12 го ноября кутузовская боевая армия, стоявшая лагерем около Ольмюца, готовилась к следующему дню на смотр двух императоров – русского и австрийского. Гвардия, только что подошедшая из России, ночевала в 15 ти верстах от Ольмюца и на другой день прямо на смотр, к 10 ти часам утра, вступала на ольмюцкое поле.
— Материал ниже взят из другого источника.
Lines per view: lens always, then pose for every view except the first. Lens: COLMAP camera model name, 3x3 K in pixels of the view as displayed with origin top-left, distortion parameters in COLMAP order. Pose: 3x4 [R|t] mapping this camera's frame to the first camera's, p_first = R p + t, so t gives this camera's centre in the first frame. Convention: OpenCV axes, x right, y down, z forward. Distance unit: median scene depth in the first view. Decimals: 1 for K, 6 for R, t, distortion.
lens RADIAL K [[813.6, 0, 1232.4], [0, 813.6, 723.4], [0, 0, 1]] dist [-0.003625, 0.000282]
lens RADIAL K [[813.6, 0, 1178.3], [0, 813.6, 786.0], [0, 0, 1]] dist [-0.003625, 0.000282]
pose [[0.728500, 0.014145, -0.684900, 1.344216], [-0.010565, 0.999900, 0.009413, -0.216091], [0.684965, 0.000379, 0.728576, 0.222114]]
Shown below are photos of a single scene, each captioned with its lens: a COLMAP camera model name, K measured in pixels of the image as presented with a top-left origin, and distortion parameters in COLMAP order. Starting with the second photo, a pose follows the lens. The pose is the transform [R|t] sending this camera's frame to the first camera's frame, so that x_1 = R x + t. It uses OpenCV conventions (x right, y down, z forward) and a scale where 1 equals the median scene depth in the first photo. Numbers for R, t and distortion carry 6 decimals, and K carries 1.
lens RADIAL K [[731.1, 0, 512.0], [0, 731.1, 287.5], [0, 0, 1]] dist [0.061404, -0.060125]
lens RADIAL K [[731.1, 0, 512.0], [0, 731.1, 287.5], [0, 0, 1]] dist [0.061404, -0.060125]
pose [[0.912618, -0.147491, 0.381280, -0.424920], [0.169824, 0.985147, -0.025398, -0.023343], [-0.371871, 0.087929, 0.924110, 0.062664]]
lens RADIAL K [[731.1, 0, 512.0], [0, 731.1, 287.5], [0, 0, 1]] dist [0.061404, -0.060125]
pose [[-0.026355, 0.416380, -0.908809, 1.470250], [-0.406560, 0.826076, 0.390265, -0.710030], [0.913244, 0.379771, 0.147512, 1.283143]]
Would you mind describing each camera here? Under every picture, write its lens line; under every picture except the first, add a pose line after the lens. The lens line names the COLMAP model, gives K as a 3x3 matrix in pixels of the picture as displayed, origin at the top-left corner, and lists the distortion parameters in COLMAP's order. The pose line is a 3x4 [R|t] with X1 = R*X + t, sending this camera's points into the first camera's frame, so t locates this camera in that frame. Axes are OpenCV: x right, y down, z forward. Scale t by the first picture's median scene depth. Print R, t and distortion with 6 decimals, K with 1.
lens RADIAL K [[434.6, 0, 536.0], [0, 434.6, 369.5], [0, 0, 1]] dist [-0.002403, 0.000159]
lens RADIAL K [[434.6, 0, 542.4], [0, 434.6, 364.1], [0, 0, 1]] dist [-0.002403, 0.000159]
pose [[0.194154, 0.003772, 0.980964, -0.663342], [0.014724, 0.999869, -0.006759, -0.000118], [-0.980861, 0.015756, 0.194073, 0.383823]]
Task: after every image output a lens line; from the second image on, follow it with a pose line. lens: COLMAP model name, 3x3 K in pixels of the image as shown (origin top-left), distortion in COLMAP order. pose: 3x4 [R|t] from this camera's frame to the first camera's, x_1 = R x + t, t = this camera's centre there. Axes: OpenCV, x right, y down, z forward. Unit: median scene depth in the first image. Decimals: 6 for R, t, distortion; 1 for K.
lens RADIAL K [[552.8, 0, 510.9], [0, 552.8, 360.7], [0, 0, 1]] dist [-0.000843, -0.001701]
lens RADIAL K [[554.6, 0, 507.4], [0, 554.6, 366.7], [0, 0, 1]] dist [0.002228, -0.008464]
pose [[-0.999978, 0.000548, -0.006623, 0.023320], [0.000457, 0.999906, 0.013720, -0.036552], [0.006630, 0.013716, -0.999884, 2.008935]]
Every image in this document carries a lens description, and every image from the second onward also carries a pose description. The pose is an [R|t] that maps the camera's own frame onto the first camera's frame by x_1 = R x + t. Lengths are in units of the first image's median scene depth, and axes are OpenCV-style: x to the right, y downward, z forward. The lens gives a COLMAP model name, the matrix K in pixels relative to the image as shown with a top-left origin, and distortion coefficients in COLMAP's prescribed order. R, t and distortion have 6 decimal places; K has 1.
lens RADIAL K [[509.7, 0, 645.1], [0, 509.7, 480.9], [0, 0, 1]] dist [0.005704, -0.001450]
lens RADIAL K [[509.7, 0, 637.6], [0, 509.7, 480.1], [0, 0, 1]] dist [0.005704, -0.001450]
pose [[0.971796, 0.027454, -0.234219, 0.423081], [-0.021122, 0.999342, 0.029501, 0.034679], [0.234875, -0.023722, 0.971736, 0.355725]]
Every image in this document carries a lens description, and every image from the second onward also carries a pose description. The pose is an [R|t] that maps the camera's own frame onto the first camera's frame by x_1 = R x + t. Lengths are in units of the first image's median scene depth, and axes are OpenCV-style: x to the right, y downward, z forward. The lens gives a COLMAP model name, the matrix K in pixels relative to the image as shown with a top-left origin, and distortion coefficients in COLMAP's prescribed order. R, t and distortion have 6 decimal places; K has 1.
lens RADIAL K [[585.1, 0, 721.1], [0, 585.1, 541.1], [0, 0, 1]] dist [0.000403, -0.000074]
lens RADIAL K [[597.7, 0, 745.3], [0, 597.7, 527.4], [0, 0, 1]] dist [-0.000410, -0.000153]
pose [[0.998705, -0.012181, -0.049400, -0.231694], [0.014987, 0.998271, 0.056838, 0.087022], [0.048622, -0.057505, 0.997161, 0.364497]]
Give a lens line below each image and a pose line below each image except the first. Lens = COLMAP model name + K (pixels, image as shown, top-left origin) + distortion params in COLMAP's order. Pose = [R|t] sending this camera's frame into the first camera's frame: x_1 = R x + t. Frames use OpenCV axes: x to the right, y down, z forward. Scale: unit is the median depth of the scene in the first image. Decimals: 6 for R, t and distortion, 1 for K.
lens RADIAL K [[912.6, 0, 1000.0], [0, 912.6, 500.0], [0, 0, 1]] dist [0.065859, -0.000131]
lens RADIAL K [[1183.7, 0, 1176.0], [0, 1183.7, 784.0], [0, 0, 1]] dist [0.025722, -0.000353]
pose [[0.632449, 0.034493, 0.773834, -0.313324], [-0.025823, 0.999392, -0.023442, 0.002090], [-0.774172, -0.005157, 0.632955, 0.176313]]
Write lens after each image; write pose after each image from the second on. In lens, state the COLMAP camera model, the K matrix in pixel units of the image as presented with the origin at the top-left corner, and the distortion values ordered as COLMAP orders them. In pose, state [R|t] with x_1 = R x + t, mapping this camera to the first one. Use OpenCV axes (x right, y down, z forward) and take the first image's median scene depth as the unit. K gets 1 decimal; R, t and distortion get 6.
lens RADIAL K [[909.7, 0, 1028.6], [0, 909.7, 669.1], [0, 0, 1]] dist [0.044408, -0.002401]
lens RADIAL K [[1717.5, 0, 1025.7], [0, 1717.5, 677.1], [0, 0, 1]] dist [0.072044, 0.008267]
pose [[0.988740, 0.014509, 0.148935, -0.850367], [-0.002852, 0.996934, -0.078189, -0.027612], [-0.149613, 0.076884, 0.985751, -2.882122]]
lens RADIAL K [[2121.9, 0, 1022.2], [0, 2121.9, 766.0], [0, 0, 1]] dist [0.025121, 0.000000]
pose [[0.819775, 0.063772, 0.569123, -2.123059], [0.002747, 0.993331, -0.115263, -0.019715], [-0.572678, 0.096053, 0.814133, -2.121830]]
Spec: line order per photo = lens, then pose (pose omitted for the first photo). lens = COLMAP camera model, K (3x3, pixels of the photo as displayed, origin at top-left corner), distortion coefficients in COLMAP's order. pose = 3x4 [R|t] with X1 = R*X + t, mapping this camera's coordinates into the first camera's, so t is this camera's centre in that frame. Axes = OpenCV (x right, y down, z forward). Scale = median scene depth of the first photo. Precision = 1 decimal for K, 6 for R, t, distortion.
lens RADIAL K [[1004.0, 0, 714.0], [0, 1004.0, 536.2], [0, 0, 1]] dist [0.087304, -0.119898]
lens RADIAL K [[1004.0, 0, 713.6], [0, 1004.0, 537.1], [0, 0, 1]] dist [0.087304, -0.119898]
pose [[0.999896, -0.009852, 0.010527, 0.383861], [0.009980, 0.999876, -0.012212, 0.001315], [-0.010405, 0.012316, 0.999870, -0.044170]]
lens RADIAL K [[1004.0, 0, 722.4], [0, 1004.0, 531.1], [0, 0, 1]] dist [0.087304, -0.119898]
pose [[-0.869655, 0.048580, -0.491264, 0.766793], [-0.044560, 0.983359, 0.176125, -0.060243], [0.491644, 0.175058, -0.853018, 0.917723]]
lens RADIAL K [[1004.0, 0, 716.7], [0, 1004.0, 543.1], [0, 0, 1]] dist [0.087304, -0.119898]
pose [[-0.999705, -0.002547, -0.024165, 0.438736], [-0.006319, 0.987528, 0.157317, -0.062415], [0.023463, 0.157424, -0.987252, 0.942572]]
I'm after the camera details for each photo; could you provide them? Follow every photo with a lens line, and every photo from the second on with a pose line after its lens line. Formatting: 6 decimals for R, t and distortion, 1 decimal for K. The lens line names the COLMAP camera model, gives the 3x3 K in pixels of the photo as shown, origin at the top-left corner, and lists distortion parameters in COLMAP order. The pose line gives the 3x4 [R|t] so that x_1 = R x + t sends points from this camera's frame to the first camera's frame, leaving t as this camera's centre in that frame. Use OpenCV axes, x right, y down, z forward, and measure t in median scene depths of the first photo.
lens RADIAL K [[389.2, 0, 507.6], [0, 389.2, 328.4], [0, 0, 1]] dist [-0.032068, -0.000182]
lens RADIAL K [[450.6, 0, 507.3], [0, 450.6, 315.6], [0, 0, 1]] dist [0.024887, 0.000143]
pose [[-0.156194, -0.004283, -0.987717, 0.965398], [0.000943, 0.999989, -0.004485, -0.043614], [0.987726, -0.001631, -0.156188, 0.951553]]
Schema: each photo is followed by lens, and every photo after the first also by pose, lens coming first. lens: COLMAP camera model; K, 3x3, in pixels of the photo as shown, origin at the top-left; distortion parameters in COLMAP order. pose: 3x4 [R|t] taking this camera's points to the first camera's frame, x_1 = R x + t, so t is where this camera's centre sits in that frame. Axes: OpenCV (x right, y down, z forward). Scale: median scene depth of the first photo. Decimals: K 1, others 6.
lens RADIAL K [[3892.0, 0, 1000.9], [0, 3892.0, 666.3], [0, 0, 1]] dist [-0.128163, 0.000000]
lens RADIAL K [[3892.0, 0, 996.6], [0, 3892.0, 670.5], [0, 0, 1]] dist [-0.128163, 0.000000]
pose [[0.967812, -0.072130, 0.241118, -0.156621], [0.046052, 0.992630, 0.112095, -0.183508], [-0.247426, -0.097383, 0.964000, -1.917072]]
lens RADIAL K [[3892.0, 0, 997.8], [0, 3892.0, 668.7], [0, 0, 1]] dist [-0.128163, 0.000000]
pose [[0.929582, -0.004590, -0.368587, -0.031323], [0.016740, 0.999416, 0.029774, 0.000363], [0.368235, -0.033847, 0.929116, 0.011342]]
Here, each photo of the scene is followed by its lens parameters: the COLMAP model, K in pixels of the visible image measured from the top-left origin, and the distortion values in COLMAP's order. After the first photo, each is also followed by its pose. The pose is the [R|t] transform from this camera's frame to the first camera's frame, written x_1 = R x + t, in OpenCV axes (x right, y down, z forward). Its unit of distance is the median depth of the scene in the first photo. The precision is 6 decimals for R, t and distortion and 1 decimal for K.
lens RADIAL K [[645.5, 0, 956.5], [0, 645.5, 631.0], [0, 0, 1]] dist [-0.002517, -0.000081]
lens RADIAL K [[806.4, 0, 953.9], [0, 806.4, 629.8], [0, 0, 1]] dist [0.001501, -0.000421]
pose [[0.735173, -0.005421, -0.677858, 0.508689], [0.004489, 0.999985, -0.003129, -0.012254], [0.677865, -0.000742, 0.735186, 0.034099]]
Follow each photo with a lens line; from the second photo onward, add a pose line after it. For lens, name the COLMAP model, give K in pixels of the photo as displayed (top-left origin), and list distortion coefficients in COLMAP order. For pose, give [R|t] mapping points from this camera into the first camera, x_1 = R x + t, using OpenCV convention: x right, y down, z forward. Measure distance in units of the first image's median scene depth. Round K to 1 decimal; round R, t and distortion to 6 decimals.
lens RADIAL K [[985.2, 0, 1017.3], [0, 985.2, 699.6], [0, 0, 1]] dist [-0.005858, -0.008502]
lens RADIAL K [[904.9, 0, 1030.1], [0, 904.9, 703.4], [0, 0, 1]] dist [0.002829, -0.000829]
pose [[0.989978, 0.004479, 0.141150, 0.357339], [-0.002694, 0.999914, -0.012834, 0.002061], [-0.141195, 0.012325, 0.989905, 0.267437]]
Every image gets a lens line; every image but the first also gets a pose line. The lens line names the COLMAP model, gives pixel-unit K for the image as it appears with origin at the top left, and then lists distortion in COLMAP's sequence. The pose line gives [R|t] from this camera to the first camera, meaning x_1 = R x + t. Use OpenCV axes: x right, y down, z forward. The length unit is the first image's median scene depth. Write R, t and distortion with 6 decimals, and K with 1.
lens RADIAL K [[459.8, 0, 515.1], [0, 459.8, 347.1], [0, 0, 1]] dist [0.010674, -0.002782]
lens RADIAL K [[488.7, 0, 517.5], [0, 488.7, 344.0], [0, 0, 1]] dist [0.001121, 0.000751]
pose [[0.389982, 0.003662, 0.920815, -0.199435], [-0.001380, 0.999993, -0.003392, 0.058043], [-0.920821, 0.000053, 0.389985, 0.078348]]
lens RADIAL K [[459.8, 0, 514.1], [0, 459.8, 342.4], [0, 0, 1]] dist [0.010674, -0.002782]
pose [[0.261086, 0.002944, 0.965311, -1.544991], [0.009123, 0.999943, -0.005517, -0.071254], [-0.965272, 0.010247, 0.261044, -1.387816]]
Николай Ростов в этот день получил от Бориса записку, извещавшую его, что Измайловский полк ночует в 15 ти верстах не доходя Ольмюца, и что он ждет его, чтобы передать письмо и деньги. Деньги были особенно нужны Ростову теперь, когда, вернувшись из похода, войска остановились под Ольмюцом, и хорошо снабженные маркитанты и австрийские жиды, предлагая всякого рода соблазны, наполняли лагерь. У павлоградцев шли пиры за пирами, празднования полученных за поход наград и поездки в Ольмюц к вновь прибывшей туда Каролине Венгерке, открывшей там трактир с женской прислугой. Ростов недавно отпраздновал свое вышедшее производство в корнеты, купил Бедуина, лошадь Денисова, и был кругом должен товарищам и маркитантам. Получив записку Бориса, Ростов с товарищем поехал до Ольмюца, там пообедал, выпил бутылку вина и один поехал в гвардейский лагерь отыскивать своего товарища детства. Ростов еще не успел обмундироваться. На нем была затасканная юнкерская куртка с солдатским крестом, такие же, подбитые затертой кожей, рейтузы и офицерская с темляком сабля; лошадь, на которой он ехал, была донская, купленная походом у казака; гусарская измятая шапочка была ухарски надета назад и набок. Подъезжая к лагерю Измайловского полка, он думал о том, как он поразит Бориса и всех его товарищей гвардейцев своим обстреленным боевым гусарским видом.